----- Records for processing

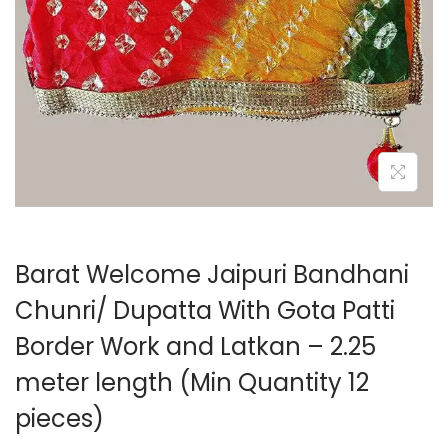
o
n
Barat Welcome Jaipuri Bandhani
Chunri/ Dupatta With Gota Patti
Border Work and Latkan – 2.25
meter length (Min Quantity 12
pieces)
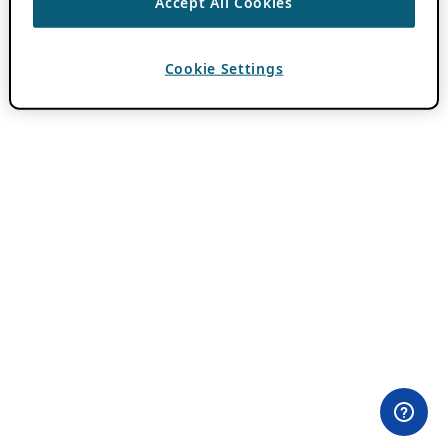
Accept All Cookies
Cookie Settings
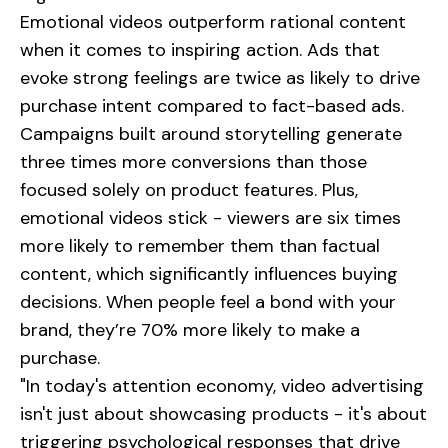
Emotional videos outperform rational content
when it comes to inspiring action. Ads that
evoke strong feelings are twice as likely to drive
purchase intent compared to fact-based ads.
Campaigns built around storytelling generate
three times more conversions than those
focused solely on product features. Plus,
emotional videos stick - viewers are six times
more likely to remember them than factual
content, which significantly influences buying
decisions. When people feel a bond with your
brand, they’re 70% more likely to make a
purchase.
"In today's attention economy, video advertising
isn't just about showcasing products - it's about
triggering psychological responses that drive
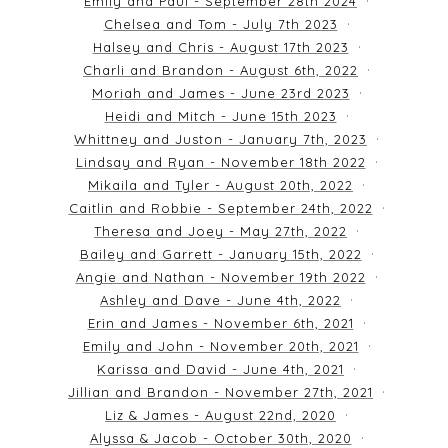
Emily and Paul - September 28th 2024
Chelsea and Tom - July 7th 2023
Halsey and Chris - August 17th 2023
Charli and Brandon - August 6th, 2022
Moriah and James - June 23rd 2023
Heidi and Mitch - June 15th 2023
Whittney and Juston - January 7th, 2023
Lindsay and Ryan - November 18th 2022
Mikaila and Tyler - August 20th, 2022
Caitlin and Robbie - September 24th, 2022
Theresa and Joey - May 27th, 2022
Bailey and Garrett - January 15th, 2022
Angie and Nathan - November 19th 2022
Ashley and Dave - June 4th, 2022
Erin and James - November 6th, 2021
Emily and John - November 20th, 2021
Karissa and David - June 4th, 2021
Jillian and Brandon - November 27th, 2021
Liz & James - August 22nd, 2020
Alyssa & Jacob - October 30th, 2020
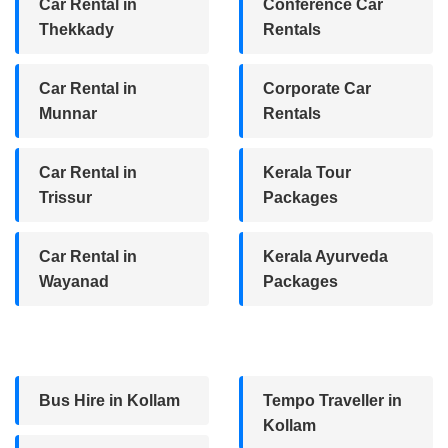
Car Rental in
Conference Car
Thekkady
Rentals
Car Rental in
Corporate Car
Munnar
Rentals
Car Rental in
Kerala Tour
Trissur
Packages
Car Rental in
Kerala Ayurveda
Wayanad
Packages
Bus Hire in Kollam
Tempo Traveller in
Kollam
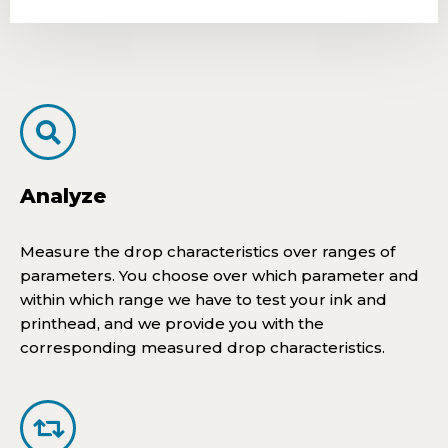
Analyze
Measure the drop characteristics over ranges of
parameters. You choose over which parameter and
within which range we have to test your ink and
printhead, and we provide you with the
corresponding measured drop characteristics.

----------
----- Records for processing

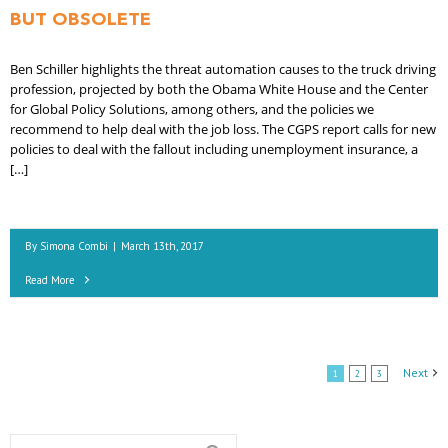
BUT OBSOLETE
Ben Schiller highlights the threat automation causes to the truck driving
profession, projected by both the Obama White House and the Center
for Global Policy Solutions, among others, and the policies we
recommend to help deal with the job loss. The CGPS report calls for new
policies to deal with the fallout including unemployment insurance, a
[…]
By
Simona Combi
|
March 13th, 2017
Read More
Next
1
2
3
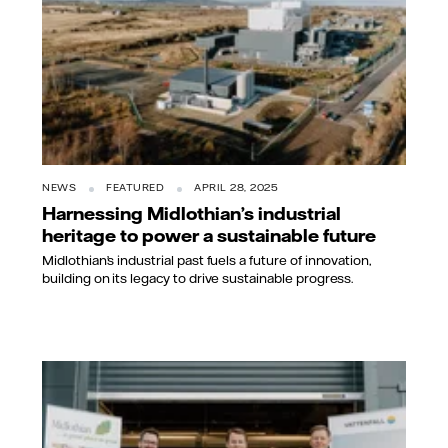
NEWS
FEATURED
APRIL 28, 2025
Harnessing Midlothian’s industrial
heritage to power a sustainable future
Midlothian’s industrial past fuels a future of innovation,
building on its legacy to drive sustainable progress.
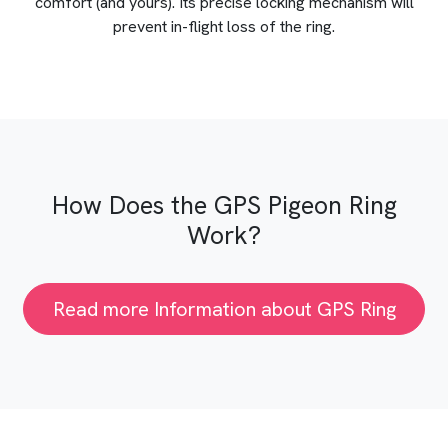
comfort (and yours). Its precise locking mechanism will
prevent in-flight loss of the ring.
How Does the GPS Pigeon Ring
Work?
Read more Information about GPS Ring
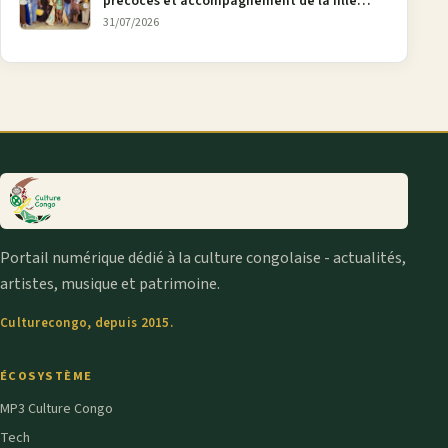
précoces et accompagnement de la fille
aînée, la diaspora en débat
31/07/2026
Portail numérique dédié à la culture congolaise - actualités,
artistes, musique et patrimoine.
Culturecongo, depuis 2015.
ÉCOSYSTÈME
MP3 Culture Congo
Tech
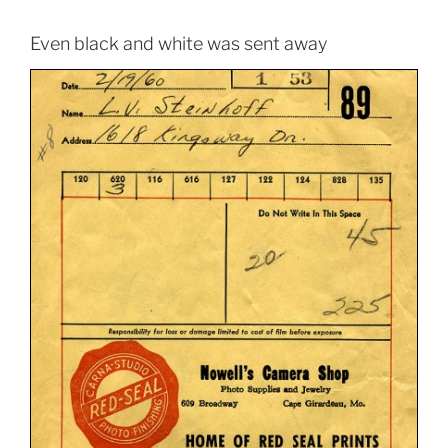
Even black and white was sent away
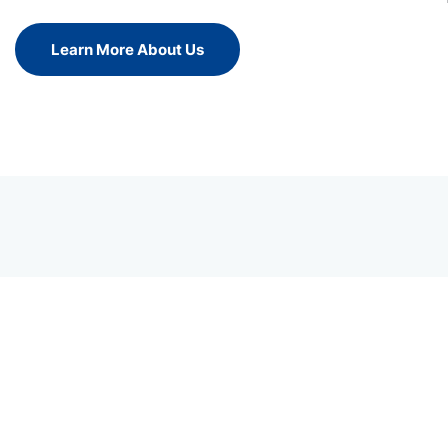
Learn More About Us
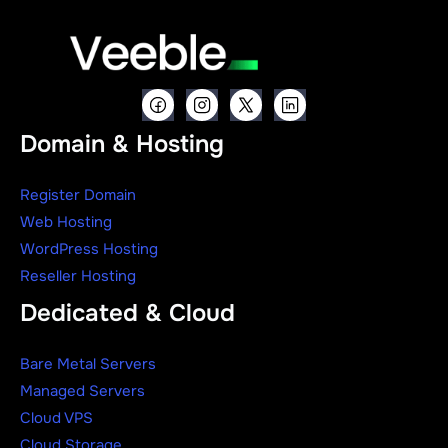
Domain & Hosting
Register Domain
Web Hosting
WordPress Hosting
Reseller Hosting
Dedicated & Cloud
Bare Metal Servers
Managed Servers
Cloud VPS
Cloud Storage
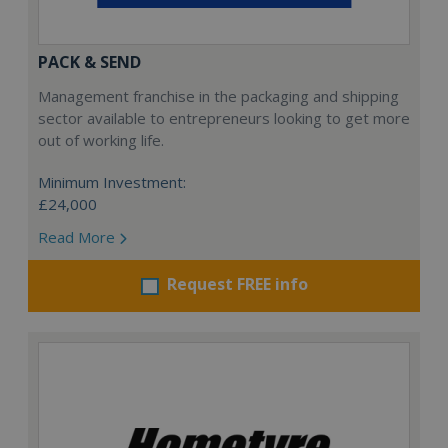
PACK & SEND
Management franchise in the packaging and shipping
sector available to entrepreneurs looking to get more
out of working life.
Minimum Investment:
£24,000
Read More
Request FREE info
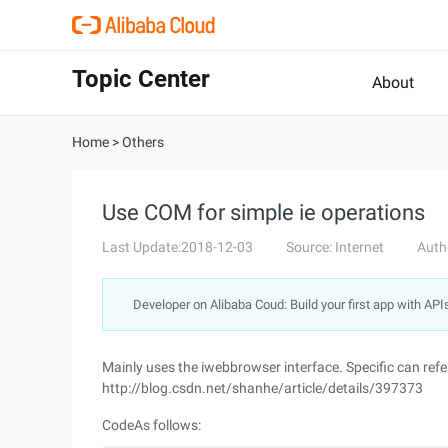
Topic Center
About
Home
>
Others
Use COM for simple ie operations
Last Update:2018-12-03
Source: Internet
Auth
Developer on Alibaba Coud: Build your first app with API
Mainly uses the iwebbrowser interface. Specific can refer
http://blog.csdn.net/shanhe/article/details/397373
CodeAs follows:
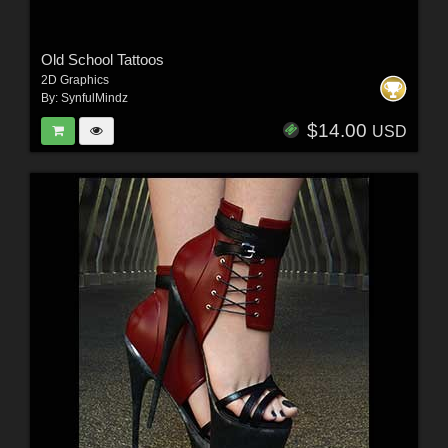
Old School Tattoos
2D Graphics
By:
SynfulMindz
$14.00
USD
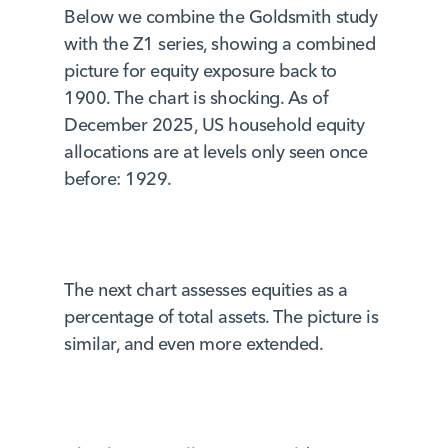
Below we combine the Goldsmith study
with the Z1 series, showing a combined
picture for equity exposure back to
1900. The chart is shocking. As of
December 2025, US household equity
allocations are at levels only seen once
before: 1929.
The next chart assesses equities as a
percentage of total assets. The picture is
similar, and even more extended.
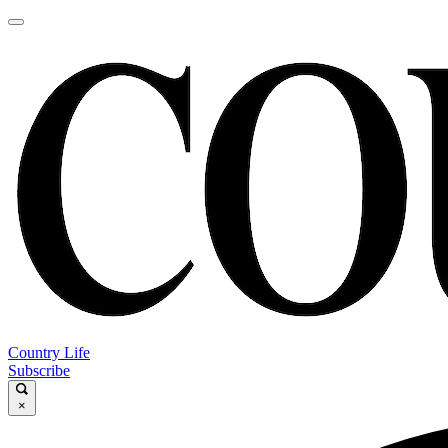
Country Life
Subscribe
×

----------
----- Records for processing

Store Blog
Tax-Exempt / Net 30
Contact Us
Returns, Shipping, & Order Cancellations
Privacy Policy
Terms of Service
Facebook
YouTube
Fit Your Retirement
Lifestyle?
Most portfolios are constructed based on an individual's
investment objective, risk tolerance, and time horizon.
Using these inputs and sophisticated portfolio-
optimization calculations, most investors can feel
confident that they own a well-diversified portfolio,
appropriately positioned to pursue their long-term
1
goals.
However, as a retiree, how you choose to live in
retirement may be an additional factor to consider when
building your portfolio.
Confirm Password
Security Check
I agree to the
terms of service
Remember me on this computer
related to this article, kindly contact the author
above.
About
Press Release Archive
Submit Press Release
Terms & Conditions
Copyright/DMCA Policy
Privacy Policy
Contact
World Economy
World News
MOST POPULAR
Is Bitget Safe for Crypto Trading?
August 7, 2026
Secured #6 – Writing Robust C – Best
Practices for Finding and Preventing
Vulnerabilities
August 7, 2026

----------

In the data above, retype only the stretch from the line with "decisions. When people feel a bond with your" through the line with "Chelsea and Tom - July 7th 2023", word for word, and skip any pictures.

decisions. When people feel a bond with your
brand, they’re 70% more likely to make a
purchase.
"In today's attention economy, video advertising
isn't just about showcasing products - it's about
triggering psychological responses that drive
Emily and Paul - September 28th 2024
Chelsea and Tom - July 7th 2023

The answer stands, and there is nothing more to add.